Nous sommes alors en plein dans la révolution tunisienne qui, rappelons-le, a coûté la vie à près de 340 personnes. Cet événement brave les interdits, et 1 200 personnes se retrouvent à danser dans le but de récolter des fonds pour venir en aide à l’hôpital de Sidi Bouzid, ville charnière dans la révolution populaire tunisienne : c’est ici que le jeune Mohamed Bouazizi s’est tragiquement immolé par le feu deux mois plus tôt. Cette soirée, organisée par Haythem Achour, connu sous son nom de scène Ogra, est sans aucun doute l’événement le plus caractéristique des débuts de l’effervescence de la scène électronique tunisienne. En pleine révolution, des centaines de Tunisiens se sont retrouvés pour contester l’ordre établi.
Une révolution culturelle
Six ans plus tard, Amal Bint Nadia, activiste engagée et membre du collectif Fabrika, fait le pont entre la révolution populaire et la révolution culturelle : « Il y a une certaine révolution qui est en marche et je crois qu’aucune révolution ne peut fonctionner s’il n’y a pas de révolution culturelle qui l’accompagne ». Elle rappelle cependant que rien n’est encore gagné : « On a des artistes alternatifs en Tunisie - on utilise ce terme pour décrire les artistes hors-système, ceux qui ne sont pas régis par la loi. Selon moi, être régi par la loi c’est absurde, car normalement le Ministère de la Culture doit faciliter la création artistique et non pas la régir. Si l’on en est encore à la régir, cela veut dire que l’on n’a pas avancé depuis le régime Ben Ali qui contrôlait absolument tout. »

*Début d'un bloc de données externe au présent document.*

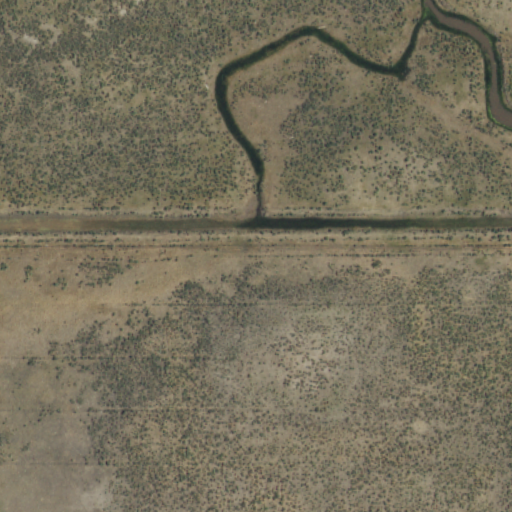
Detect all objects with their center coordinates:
crop: (255, 256)
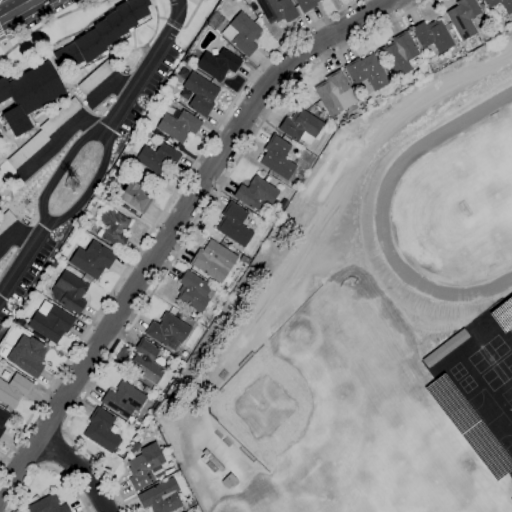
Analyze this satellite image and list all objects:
building: (306, 3)
building: (499, 4)
building: (500, 4)
building: (306, 5)
building: (253, 6)
building: (481, 6)
road: (17, 10)
building: (276, 10)
building: (276, 10)
building: (259, 15)
building: (463, 17)
building: (463, 18)
building: (215, 20)
building: (241, 33)
building: (242, 33)
building: (100, 34)
building: (102, 34)
building: (432, 35)
building: (433, 35)
building: (492, 37)
road: (4, 42)
building: (398, 53)
building: (399, 54)
road: (265, 61)
building: (217, 63)
building: (218, 63)
road: (145, 68)
building: (366, 71)
building: (366, 72)
building: (96, 76)
road: (108, 85)
building: (199, 93)
building: (200, 93)
building: (333, 93)
building: (335, 93)
building: (28, 94)
building: (30, 95)
building: (177, 124)
building: (299, 124)
building: (178, 125)
road: (293, 126)
building: (301, 126)
building: (44, 133)
road: (61, 136)
building: (156, 157)
building: (276, 157)
building: (277, 157)
building: (157, 158)
road: (60, 172)
road: (93, 181)
park: (488, 183)
power tower: (70, 186)
building: (134, 194)
building: (255, 194)
building: (256, 194)
building: (134, 196)
building: (2, 199)
building: (93, 203)
track: (459, 205)
track: (452, 206)
building: (6, 220)
building: (233, 224)
building: (233, 224)
road: (173, 225)
building: (113, 226)
building: (113, 227)
road: (16, 231)
road: (25, 257)
building: (61, 257)
building: (91, 259)
building: (92, 259)
building: (212, 260)
building: (214, 260)
building: (244, 260)
building: (55, 263)
building: (68, 291)
building: (194, 291)
building: (69, 292)
building: (194, 292)
building: (49, 321)
building: (50, 321)
building: (167, 329)
building: (167, 329)
building: (26, 355)
building: (27, 355)
building: (145, 361)
building: (146, 361)
building: (133, 374)
building: (13, 390)
building: (14, 390)
park: (509, 396)
building: (123, 399)
building: (124, 399)
park: (273, 406)
building: (2, 418)
building: (3, 419)
building: (102, 429)
building: (100, 430)
road: (55, 448)
building: (211, 462)
building: (145, 466)
building: (146, 466)
road: (80, 468)
park: (397, 471)
building: (229, 480)
building: (161, 496)
building: (160, 497)
building: (190, 503)
building: (47, 505)
building: (48, 505)
road: (49, 508)
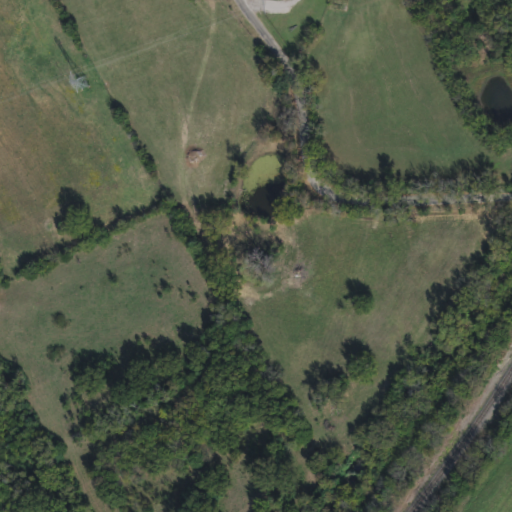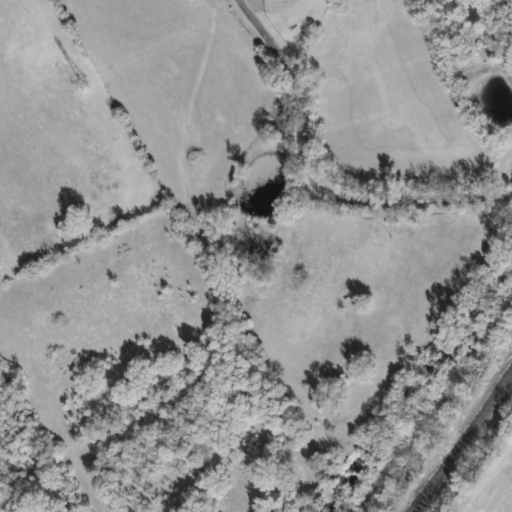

Lors de la première table ronde sur les musiques électroniques qui s’est déroulée au Wax Bar le 1er juillet, Trappa (du collectif Debo) soulève lui aussi l'impact du gouvernement cœrcitif de Ben Ali sur l’état actuel de la scène électronique tunisienne : « Avant en Tunisie il y avait des mouvements de culture, d’art, mais pendant la période Ben Ali cela a laissé place à une certaine médiocrité qui a mené à une rupture. Des années après, on a tout reconstruit. Il y a eu la formation de certains collectifs, il y a eu plus d’artistes, de passionnés, de festivals, de spectacles, mais certains problèmes sont toujours existants. »
Le statut du DJ
Les problèmes auxquels fait allusion Debo ralentissent l’explosion de la scène électronique tunisienne. Et le plus important d’entre eux est la non-reconnaissance d’un statut officiel pour les DJs. Lors de la table ronde, Amine Benali (Underground Source Records), fait une comparaison intéressante : « En France, des DJs sont décorés par l’État. Chez nous, ils ne savent même pas qu’il est possible de faire de la musique sans instrument, avec un simple ordinateur ».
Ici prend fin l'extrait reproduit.